> **Required tasks**:
A. In the email thread below, who decides when it is time for the committee to vote?
B. Reproduce the email thread below word for word from "On Wed, Apr" to "do about it.".
++++ Given text ++++
On Wed, Apr 17, 2019, at 13:43, Iavor Diatchki wrote:
On the topic of delay: to me it feels that a lot of the time when we have a long delay, is when there isn't a clear consensus in the committee about what to do---I am not sure what we can do about it.
Good point. I've noticed that as well. We get to a point where everyone has made their position fairly clear, but there's no consensus. And then things linger.. I've tried a couple times to restart the discussion with a summary of the current positions and disagreements, but that doesn't really do much to resolve the disagreements themselves. I'm not really sure what to do in this case either. Perhaps a default response would make sense. Another option would be that when we reach an impasse, we reach out to the author and invite them to address the concerns directly.

Hi, Am Mittwoch, den 17.04.2019, 14:00 -0400 schrieb Eric Seidel:
Good point. I've noticed that as well. We get to a point where everyone has made their position fairly clear, but there's no consensus. And then things linger..
if there is really disagreement, then we vote. At least that the process. It is a fallback (and I think we never needed it), but there is a way forward. It would be up to the shepherd to determine that it is time to vote.
I'm not really sure what to do in this case either. Perhaps a default response would make sense. Another option would be that when we reach an impasse, we reach out to the author and invite them to address the concerns directly.
Well, we now want to involve the author during the discussion anyways, so hopefully this will not be needed. Cheers, Joachim -- Joachim Breitner mail@joachim-breitner.de http://www.joachim-breitner.de/

Hi, Am Mittwoch, den 17.04.2019, 10:43 -0700 schrieb Iavor Diatchki:
I also think it's better to have all the discussion in one place. However, I think it would be beneficial to preserve the following two features of the current process:
1. Proposals are still submitted to the committee for review (and we get an e-mail about it). This is useful for me, as while I sometimes read through proposals if I have some free time, I certainly don't track all of them all the time. But I do go and read them once Joachim sends the e-mail that we should be discussing them.
++++ Data for review ++++
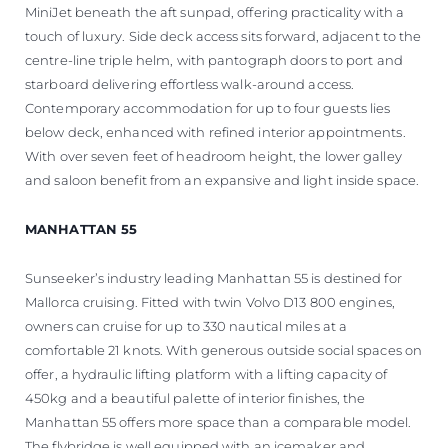
MiniJet beneath the aft sunpad, offering practicality with a
touch of luxury. Side deck access sits forward, adjacent to the
centre-line triple helm, with pantograph doors to port and
starboard delivering effortless walk-around access.
Contemporary accommodation for up to four guests lies
below deck, enhanced with refined interior appointments.
With over seven feet of headroom height, the lower galley
and saloon benefit from an expansive and light inside space.
MANHATTAN 55
Sunseeker’s industry leading Manhattan 55 is destined for
Mallorca cruising. Fitted with twin Volvo D13 800 engines,
owners can cruise for up to 330 nautical miles at a
comfortable 21 knots. With generous outside social spaces on
offer, a hydraulic lifting platform with a lifting capacity of
450kg and a beautiful palette of interior finishes, the
Manhattan 55 offers more space than a comparable model.
The flybridge is well equipped with an icemaker and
++++
> **Solutions below**:
A. The shepherd.

B.
On Wed, Apr 17, 2019, at 13:43, Iavor Diatchki wrote:
On the topic of delay: to me it feels that a lot of the time when we have a long delay, is when there isn't a clear consensus in the committee about what to do---I am not sure what we can do about it.